■ Instructions to follow ■
Turn the records below into a Markdown table with the columns Row and Line. Give each non-blank line its own row, numbered in order, and skip blank lines.

Extracted records
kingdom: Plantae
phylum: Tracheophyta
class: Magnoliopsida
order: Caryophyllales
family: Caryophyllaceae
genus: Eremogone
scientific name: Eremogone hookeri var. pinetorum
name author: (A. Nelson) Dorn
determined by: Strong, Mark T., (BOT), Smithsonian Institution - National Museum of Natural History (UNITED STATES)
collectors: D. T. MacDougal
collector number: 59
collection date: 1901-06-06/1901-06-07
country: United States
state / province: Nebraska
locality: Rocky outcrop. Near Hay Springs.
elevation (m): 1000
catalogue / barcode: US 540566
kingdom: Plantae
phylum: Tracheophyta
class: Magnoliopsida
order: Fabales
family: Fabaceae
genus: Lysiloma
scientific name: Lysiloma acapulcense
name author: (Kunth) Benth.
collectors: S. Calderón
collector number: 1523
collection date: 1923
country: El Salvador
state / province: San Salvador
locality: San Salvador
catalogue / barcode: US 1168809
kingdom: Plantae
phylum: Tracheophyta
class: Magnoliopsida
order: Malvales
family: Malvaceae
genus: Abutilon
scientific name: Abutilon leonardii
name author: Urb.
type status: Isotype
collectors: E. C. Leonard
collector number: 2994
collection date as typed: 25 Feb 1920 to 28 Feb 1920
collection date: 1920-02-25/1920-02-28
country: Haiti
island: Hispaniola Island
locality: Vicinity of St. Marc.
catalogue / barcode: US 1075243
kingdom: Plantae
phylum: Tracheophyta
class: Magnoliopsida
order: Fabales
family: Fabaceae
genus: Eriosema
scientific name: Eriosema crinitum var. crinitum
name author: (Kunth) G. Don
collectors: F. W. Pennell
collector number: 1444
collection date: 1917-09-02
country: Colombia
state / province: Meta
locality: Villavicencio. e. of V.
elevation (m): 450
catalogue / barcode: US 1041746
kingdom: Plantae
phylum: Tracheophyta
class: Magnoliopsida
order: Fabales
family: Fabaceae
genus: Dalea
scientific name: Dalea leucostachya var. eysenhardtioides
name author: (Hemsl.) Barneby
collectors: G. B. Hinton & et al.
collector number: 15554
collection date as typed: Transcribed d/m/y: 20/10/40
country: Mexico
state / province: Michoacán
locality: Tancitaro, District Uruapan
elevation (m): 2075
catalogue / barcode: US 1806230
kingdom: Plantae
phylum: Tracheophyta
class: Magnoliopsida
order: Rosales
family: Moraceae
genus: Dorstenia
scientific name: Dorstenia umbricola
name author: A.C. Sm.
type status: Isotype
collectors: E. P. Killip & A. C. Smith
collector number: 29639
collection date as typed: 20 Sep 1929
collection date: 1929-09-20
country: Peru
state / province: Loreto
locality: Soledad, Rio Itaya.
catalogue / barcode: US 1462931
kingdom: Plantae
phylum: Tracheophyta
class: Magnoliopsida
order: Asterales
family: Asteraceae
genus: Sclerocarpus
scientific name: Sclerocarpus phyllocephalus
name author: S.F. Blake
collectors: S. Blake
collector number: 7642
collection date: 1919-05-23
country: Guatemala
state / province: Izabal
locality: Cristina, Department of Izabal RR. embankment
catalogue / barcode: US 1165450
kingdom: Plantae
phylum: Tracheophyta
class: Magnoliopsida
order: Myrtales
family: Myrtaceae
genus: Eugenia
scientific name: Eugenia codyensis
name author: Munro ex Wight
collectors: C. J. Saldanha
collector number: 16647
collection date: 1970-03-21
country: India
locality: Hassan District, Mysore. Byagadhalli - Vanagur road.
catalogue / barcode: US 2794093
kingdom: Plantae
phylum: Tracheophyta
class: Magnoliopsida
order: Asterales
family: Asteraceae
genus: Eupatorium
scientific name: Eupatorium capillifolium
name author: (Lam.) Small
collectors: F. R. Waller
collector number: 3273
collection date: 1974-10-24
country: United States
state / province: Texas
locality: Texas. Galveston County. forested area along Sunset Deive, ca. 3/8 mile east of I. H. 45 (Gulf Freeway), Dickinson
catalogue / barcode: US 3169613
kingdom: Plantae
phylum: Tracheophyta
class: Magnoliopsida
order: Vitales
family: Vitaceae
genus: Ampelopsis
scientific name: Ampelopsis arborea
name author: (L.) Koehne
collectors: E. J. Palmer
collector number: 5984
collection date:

■ Correct response ■
| Row | Line |
|---|---|
| 1 | kingdom: Plantae |
| 2 | phylum: Tracheophyta |
| 3 | class: Magnoliopsida |
| 4 | order: Caryophyllales |
| 5 | family: Caryophyllaceae |
| 6 | genus: Eremogone |
| 7 | scientific name: Eremogone hookeri var. pinetorum |
| 8 | name author: (A. Nelson) Dorn |
| 9 | determined by: Strong, Mark T., (BOT), Smithsonian Institution - National Museum of Natural History (UNITED STATES) |
| 10 | collectors: D. T. MacDougal |
| 11 | collector number: 59 |
| 12 | collection date: 1901-06-06/1901-06-07 |
| 13 | country: United States |
| 14 | state / province: Nebraska |
| 15 | locality: Rocky outcrop. Near Hay Springs. |
| 16 | elevation (m): 1000 |
| 17 | catalogue / barcode: US 540566 |
| 18 | kingdom: Plantae |
| 19 | phylum: Tracheophyta |
| 20 | class: Magnoliopsida |
| 21 | order: Fabales |
| 22 | family: Fabaceae |
| 23 | genus: Lysiloma |
| 24 | scientific name: Lysiloma acapulcense |
| 25 | name author: (Kunth) Benth. |
| 26 | collectors: S. Calderón |
| 27 | collector number: 1523 |
| 28 | collection date: 1923 |
| 29 | country: El Salvador |
| 30 | state / province: San Salvador |
| 31 | locality: San Salvador |
| 32 | catalogue / barcode: US 1168809 |
| 33 | kingdom: Plantae |
| 34 | phylum: Tracheophyta |
| 35 | class: Magnoliopsida |
| 36 | order: Malvales |
| 37 | family: Malvaceae |
| 38 | genus: Abutilon |
| 39 | scientific name: Abutilon leonardii |
| 40 | name author: Urb. |
| 41 | type status: Isotype |
| 42 | collectors: E. C. Leonard |
| 43 | collector number: 2994 |
| 44 | collection date as typed: 25 Feb 1920 to 28 Feb 1920 |
| 45 | collection date: 1920-02-25/1920-02-28 |
| 46 | country: Haiti |
| 47 | island: Hispaniola Island |
| 48 | locality: Vicinity of St. Marc. |
| 49 | catalogue / barcode: US 1075243 |
| 50 | kingdom: Plantae |
| 51 | phylum: Tracheophyta |
| 52 | class: Magnoliopsida |
| 53 | order: Fabales |
| 54 | family: Fabaceae |
| 55 | genus: Eriosema |
| 56 | scientific name: Eriosema crinitum var. crinitum |
| 57 | name author: (Kunth) G. Don |
| 58 | collectors: F. W. Pennell |
| 59 | collector number: 1444 |
| 60 | collection date: 1917-09-02 |
| 61 | country: Colombia |
| 62 | state / province: Meta |
| 63 | locality: Villavicencio. e. of V. |
| 64 | elevation (m): 450 |
| 65 | catalogue / barcode: US 1041746 |
| 66 | kingdom: Plantae |
| 67 | phylum: Tracheophyta |
| 68 | class: Magnoliopsida |
| 69 | order: Fabales |
| 70 | family: Fabaceae |
| 71 | genus: Dalea |
| 72 | scientific name: Dalea leucostachya var. eysenhardtioides |
| 73 | name author: (Hemsl.) Barneby |
| 74 | collectors: G. B. Hinton & et al. |
| 75 | collector number: 15554 |
| 76 | collection date as typed: Transcribed d/m/y: 20/10/40 |
| 77 | country: Mexico |
| 78 | state / province: Michoacán |
| 79 | locality: Tancitaro, District Uruapan |
| 80 | elevation (m): 2075 |
| 81 | catalogue / barcode: US 1806230 |
| 82 | kingdom: Plantae |
| 83 | phylum: Tracheophyta |
| 84 | class: Magnoliopsida |
| 85 | order: Rosales |
| 86 | family: Moraceae |
| 87 | genus: Dorstenia |
| 88 | scientific name: Dorstenia umbricola |
| 89 | name author: A.C. Sm. |
| 90 | type status: Isotype |
| 91 | collectors: E. P. Killip & A. C. Smith |
| 92 | collector number: 29639 |
| 93 | collection date as typed: 20 Sep 1929 |
| 94 | collection date: 1929-09-20 |
| 95 | country: Peru |
| 96 | state / province: Loreto |
| 97 | locality: Soledad, Rio Itaya. |
| 98 | catalogue / barcode: US 1462931 |
| 99 | kingdom: Plantae |
| 100 | phylum: Tracheophyta |
| 101 | class: Magnoliopsida |
| 102 | order: Asterales |
| 103 | family: Asteraceae |
| 104 | genus: Sclerocarpus |
| 105 | scientific name: Sclerocarpus phyllocephalus |
| 106 | name author: S.F. Blake |
| 107 | collectors: S. Blake |
| 108 | collector number: 7642 |
| 109 | collection date: 1919-05-23 |
| 110 | country: Guatemala |
| 111 | state / province: Izabal |
| 112 | locality: Cristina, Department of Izabal RR. embankment |
| 113 | catalogue / barcode: US 1165450 |
| 114 | kingdom: Plantae |
| 115 | phylum: Tracheophyta |
| 116 | class: Magnoliopsida |
| 117 | order: Myrtales |
| 118 | family: Myrtaceae |
| 119 | genus: Eugenia |
| 120 | scientific name: Eugenia codyensis |
| 121 | name author: Munro ex Wight |
| 122 | collectors: C. J. Saldanha |
| 123 | collector number: 16647 |
| 124 | collection date: 1970-03-21 |
| 125 | country: India |
| 126 | locality: Hassan District, Mysore. Byagadhalli - Vanagur road. |
| 127 | catalogue / barcode: US 2794093 |
| 128 | kingdom: Plantae |
| 129 | phylum: Tracheophyta |
| 130 | class: Magnoliopsida |
| 131 | order: Asterales |
| 132 | family: Asteraceae |
| 133 | genus: Eupatorium |
| 134 | scientific name: Eupatorium capillifolium |
| 135 | name author: (Lam.) Small |
| 136 | collectors: F. R. Waller |
| 137 | collector number: 3273 |
| 138 | collection date: 1974-10-24 |
| 139 | country: United States |
| 140 | state / province: Texas |
| 141 | locality: Texas. Galveston County. forested area along Sunset Deive, ca. 3/8 mile east of I. H. 45 (Gulf Freeway), Dickinson |
| 142 | catalogue / barcode: US 3169613 |
| 143 | kingdom: Plantae |
| 144 | phylum: Tracheophyta |
| 145 | class: Magnoliopsida |
| 146 | order: Vitales |
| 147 | family: Vitaceae |
| 148 | genus: Ampelopsis |
| 149 | scientific name: Ampelopsis arborea |
| 150 | name author: (L.) Koehne |
| 151 | collectors: E. J. Palmer |
| 152 | collector number: 5984 |
| 153 | collection date: |